======== Dataset extract ========

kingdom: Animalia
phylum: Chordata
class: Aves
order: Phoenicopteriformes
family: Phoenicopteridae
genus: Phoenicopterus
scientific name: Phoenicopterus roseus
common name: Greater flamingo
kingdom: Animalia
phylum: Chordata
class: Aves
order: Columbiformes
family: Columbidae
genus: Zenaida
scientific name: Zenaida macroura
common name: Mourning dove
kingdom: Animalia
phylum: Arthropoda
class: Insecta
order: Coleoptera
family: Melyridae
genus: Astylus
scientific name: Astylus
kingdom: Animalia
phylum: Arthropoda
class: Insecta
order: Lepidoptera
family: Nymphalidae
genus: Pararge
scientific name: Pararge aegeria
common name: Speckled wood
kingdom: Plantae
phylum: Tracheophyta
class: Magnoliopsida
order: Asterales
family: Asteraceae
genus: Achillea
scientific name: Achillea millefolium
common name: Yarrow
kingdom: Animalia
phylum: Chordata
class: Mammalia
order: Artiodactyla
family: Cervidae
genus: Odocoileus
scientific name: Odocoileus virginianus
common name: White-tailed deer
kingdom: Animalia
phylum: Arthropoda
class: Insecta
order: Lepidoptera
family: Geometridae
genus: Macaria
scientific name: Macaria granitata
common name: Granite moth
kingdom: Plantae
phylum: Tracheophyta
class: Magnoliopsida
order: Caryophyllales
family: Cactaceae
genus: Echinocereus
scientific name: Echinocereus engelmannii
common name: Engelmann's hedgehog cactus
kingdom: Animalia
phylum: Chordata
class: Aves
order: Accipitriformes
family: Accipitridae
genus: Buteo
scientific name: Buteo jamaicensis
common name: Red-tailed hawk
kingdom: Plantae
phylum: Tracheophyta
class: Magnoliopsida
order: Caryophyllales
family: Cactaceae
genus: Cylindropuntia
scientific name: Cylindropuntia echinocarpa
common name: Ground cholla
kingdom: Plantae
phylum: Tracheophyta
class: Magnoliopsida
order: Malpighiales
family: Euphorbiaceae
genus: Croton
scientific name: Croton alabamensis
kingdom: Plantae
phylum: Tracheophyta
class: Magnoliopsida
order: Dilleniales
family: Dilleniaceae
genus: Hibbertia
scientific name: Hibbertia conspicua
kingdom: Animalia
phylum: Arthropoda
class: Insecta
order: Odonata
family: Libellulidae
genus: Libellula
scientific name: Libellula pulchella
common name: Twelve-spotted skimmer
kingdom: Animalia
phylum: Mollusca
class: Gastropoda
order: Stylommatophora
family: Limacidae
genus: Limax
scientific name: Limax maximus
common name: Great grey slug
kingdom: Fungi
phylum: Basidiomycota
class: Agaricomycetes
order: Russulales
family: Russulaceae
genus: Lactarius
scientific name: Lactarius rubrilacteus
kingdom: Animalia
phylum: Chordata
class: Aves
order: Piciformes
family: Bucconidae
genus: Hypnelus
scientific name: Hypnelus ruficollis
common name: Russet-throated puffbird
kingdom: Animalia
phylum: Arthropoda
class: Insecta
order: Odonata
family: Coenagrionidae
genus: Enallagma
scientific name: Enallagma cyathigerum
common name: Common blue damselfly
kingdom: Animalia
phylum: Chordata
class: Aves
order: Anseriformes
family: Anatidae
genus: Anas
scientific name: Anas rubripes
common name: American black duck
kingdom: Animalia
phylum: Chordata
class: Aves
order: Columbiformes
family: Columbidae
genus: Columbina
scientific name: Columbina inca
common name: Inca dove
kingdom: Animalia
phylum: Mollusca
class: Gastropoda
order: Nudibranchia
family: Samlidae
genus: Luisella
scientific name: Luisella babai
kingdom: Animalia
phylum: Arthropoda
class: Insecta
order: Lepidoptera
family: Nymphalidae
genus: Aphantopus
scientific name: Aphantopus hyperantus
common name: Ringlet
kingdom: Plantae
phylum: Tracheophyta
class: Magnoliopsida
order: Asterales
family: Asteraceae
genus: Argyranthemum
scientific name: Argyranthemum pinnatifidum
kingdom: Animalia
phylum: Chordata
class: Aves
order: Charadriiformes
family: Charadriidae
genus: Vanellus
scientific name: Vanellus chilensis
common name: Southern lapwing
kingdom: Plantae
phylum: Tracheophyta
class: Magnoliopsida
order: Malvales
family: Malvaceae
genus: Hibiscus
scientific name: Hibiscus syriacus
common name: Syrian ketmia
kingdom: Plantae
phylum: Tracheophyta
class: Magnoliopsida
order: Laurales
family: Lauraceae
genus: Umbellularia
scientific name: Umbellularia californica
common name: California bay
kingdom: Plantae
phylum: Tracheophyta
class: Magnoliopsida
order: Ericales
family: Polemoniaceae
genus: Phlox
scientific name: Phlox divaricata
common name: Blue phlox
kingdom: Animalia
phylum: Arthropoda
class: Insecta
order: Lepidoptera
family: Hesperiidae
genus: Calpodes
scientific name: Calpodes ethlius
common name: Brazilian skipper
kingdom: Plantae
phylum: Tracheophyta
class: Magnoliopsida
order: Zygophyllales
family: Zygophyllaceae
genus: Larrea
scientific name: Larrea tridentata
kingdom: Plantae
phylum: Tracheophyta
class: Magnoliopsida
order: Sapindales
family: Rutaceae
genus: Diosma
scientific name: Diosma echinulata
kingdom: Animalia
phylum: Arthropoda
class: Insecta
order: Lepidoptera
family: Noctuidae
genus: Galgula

========

_Instructions for the task_
Could you write out every line of the items above, keeping each one unchanged and in the same order?

_Result of the task_
kingdom: Animalia
phylum: Chordata
class: Aves
order: Phoenicopteriformes
family: Phoenicopteridae
genus: Phoenicopterus
scientific name: Phoenicopterus roseus
common name: Greater flamingo
kingdom: Animalia
phylum: Chordata
class: Aves
order: Columbiformes
family: Columbidae
genus: Zenaida
scientific name: Zenaida macroura
common name: Mourning dove
kingdom: Animalia
phylum: Arthropoda
class: Insecta
order: Coleoptera
family: Melyridae
genus: Astylus
scientific name: Astylus
kingdom: Animalia
phylum: Arthropoda
class: Insecta
order: Lepidoptera
family: Nymphalidae
genus: Pararge
scientific name: Pararge aegeria
common name: Speckled wood
kingdom: Plantae
phylum: Tracheophyta
class: Magnoliopsida
order: Asterales
family: Asteraceae
genus: Achillea
scientific name: Achillea millefolium
common name: Yarrow
kingdom: Animalia
phylum: Chordata
class: Mammalia
order: Artiodactyla
family: Cervidae
genus: Odocoileus
scientific name: Odocoileus virginianus
common name: White-tailed deer
kingdom: Animalia
phylum: Arthropoda
class: Insecta
order: Lepidoptera
family: Geometridae
genus: Macaria
scientific name: Macaria granitata
common name: Granite moth
kingdom: Plantae
phylum: Tracheophyta
class: Magnoliopsida
order: Caryophyllales
family: Cactaceae
genus: Echinocereus
scientific name: Echinocereus engelmannii
common name: Engelmann's hedgehog cactus
kingdom: Animalia
phylum: Chordata
class: Aves
order: Accipitriformes
family: Accipitridae
genus: Buteo
scientific name: Buteo jamaicensis
common name: Red-tailed hawk
kingdom: Plantae
phylum: Tracheophyta
class: Magnoliopsida
order: Caryophyllales
family: Cactaceae
genus: Cylindropuntia
scientific name: Cylindropuntia echinocarpa
common name: Ground cholla
kingdom: Plantae
phylum: Tracheophyta
class: Magnoliopsida
order: Malpighiales
family: Euphorbiaceae
genus: Croton
scientific name: Croton alabamensis
kingdom: Plantae
phylum: Tracheophyta
class: Magnoliopsida
order: Dilleniales
family: Dilleniaceae
genus: Hibbertia
scientific name: Hibbertia conspicua
kingdom: Animalia
phylum: Arthropoda
class: Insecta
order: Odonata
family: Libellulidae
genus: Libellula
scientific name: Libellula pulchella
common name: Twelve-spotted skimmer
kingdom: Animalia
phylum: Mollusca
class: Gastropoda
order: Stylommatophora
family: Limacidae
genus: Limax
scientific name: Limax maximus
common name: Great grey slug
kingdom: Fungi
phylum: Basidiomycota
class: Agaricomycetes
order: Russulales
family: Russulaceae
genus: Lactarius
scientific name: Lactarius rubrilacteus
kingdom: Animalia
phylum: Chordata
class: Aves
order: Piciformes
family: Bucconidae
genus: Hypnelus
scientific name: Hypnelus ruficollis
common name: Russet-throated puffbird
kingdom: Animalia
phylum: Arthropoda
class: Insecta
order: Odonata
family: Coenagrionidae
genus: Enallagma
scientific name: Enallagma cyathigerum
common name: Common blue damselfly
kingdom: Animalia
phylum: Chordata
class: Aves
order: Anseriformes
family: Anatidae
genus: Anas
scientific name: Anas rubripes
common name: American black duck
kingdom: Animalia
phylum: Chordata
class: Aves
order: Columbiformes
family: Columbidae
genus: Columbina
scientific name: Columbina inca
common name: Inca dove
kingdom: Animalia
phylum: Mollusca
class: Gastropoda
order: Nudibranchia
family: Samlidae
genus: Luisella
scientific name: Luisella babai
kingdom: Animalia
phylum: Arthropoda
class: Insecta
order: Lepidoptera
family: Nymphalidae
genus: Aphantopus
scientific name: Aphantopus hyperantus
common name: Ringlet
kingdom: Plantae
phylum: Tracheophyta
class: Magnoliopsida
order: Asterales
family: Asteraceae
genus: Argyranthemum
scientific name: Argyranthemum pinnatifidum
kingdom: Animalia
phylum: Chordata
class: Aves
order: Charadriiformes
family: Charadriidae
genus: Vanellus
scientific name: Vanellus chilensis
common name: Southern lapwing
kingdom: Plantae
phylum: Tracheophyta
class: Magnoliopsida
order: Malvales
family: Malvaceae
genus: Hibiscus
scientific name: Hibiscus syriacus
common name: Syrian ketmia
kingdom: Plantae
phylum: Tracheophyta
class: Magnoliopsida
order: Laurales
family: Lauraceae
genus: Umbellularia
scientific name: Umbellularia californica
common name: California bay
kingdom: Plantae
phylum: Tracheophyta
class: Magnoliopsida
order: Ericales
family: Polemoniaceae
genus: Phlox
scientific name: Phlox divaricata
common name: Blue phlox
kingdom: Animalia
phylum: Arthropoda
class: Insecta
order: Lepidoptera
family: Hesperiidae
genus: Calpodes
scientific name: Calpodes ethlius
common name: Brazilian skipper
kingdom: Plantae
phylum: Tracheophyta
class: Magnoliopsida
order: Zygophyllales
family: Zygophyllaceae
genus: Larrea
scientific name: Larrea tridentata
kingdom: Plantae
phylum: Tracheophyta
class: Magnoliopsida
order: Sapindales
family: Rutaceae
genus: Diosma
scientific name: Diosma echinulata
kingdom: Animalia
phylum: Arthropoda
class: Insecta
order: Lepidoptera
family: Noctuidae
genus: Galgula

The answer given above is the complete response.